Go through the entries one line at a time, and gather every line that has the word "pixels".

### Data for this task:
[Start of Attachment]
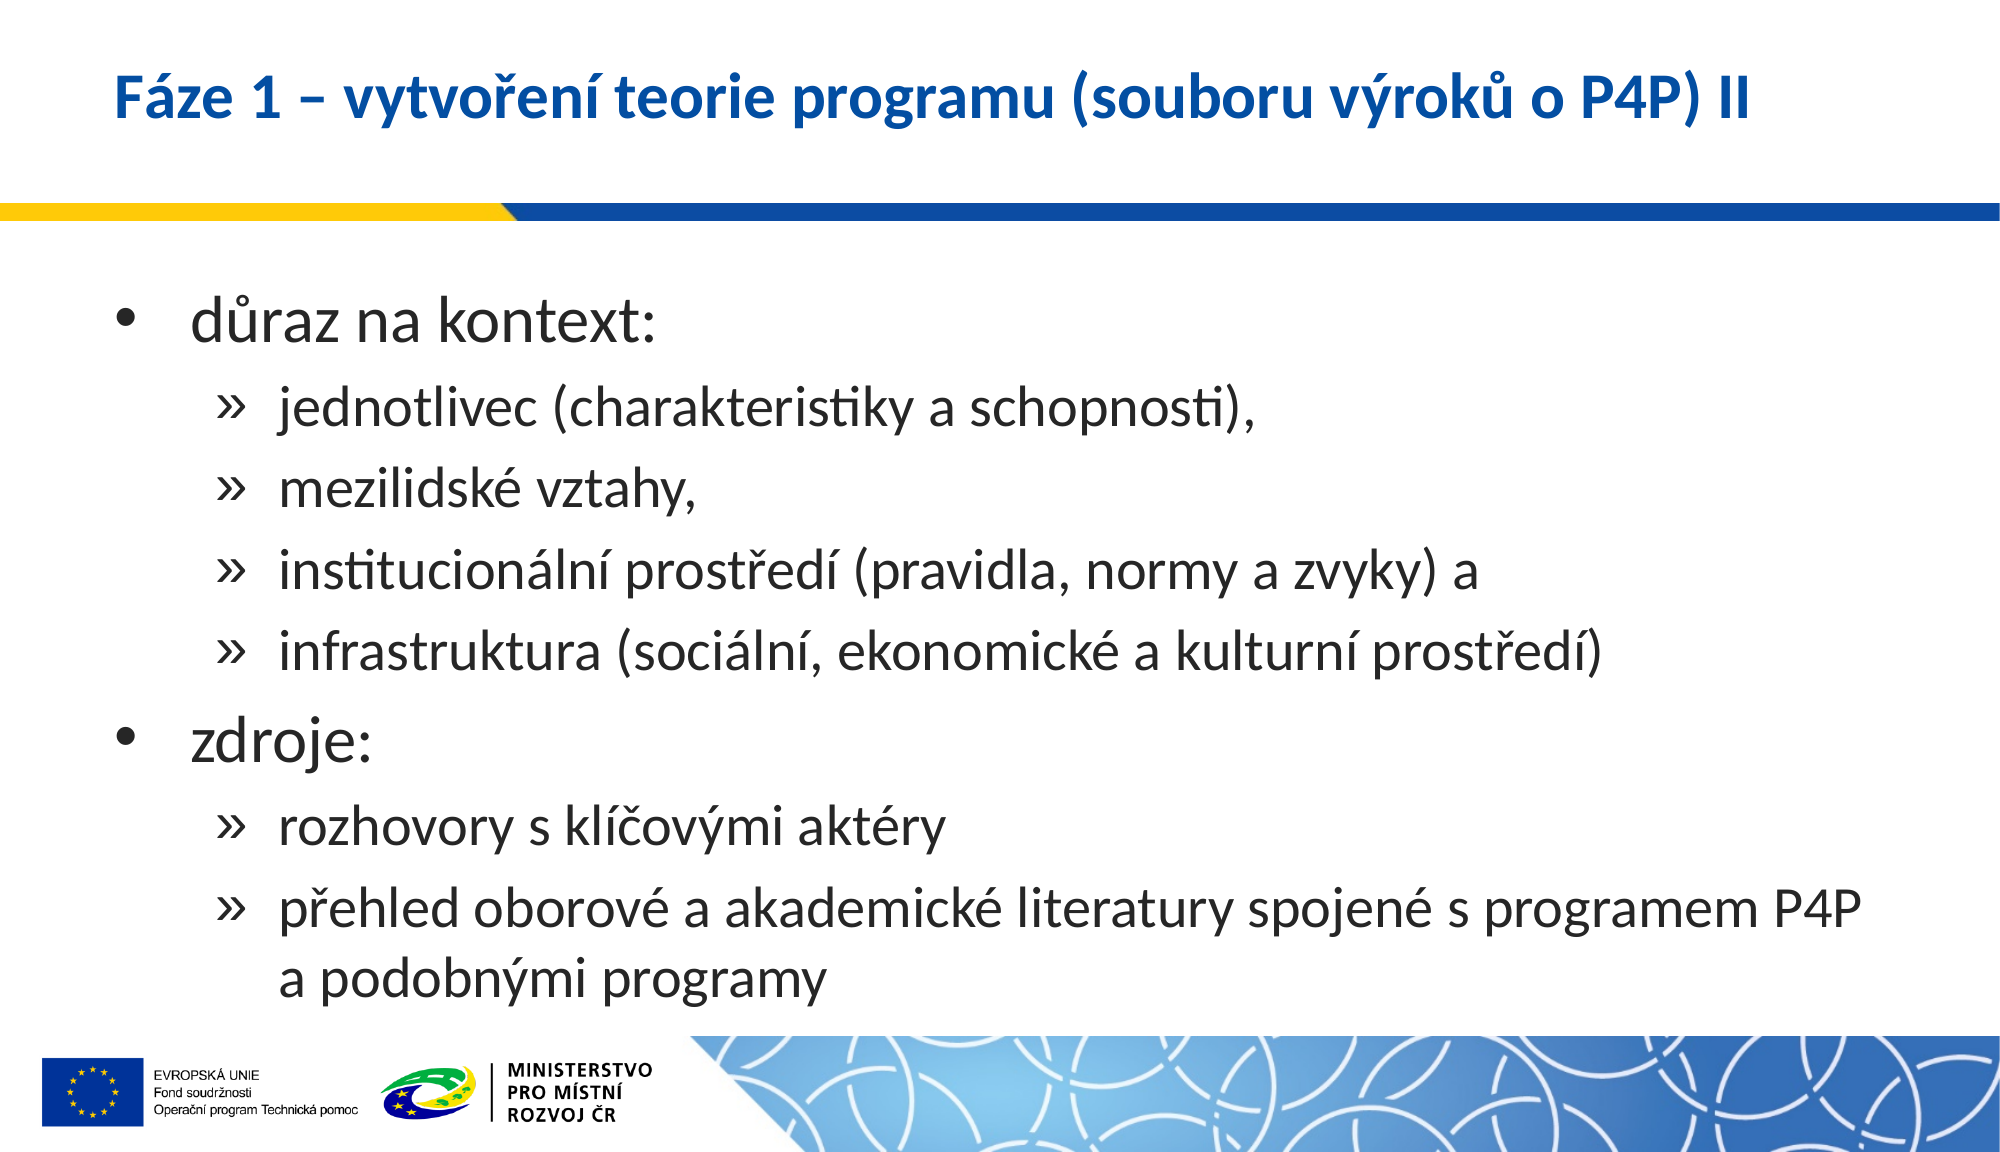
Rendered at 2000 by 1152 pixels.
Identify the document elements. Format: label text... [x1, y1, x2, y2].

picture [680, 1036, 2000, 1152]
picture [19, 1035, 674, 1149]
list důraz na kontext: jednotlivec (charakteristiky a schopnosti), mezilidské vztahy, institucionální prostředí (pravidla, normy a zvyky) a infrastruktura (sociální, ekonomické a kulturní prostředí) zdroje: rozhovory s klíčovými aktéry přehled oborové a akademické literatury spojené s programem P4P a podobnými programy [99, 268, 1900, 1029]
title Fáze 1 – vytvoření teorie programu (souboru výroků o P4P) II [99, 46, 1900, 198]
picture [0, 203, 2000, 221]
[End of Attachment]
[Start of Attachment]
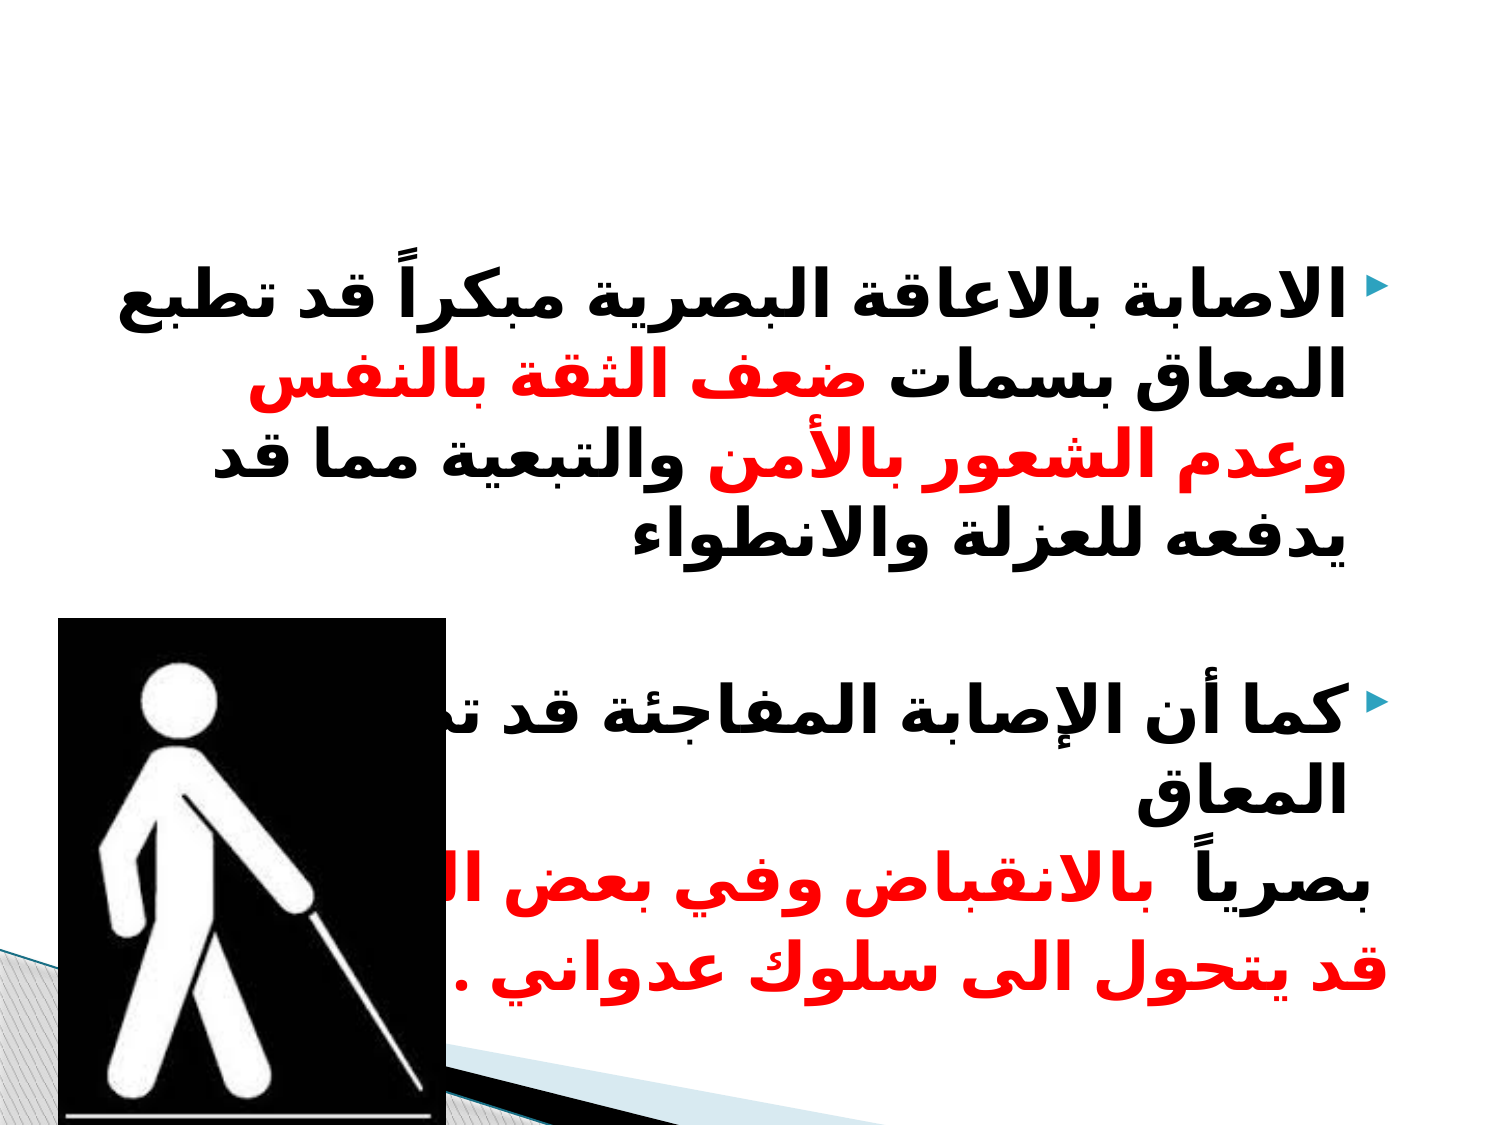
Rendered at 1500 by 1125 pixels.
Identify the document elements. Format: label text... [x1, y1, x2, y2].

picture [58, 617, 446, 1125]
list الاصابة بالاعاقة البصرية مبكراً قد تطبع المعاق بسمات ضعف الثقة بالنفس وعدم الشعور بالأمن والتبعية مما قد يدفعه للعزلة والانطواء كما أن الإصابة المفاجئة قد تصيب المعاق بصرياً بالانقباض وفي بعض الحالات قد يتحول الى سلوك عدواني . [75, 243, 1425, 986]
[End of Attachment]
### Exercise response:
Rendered at 2000 by 1152 pixels.
Rendered at 1500 by 1125 pixels.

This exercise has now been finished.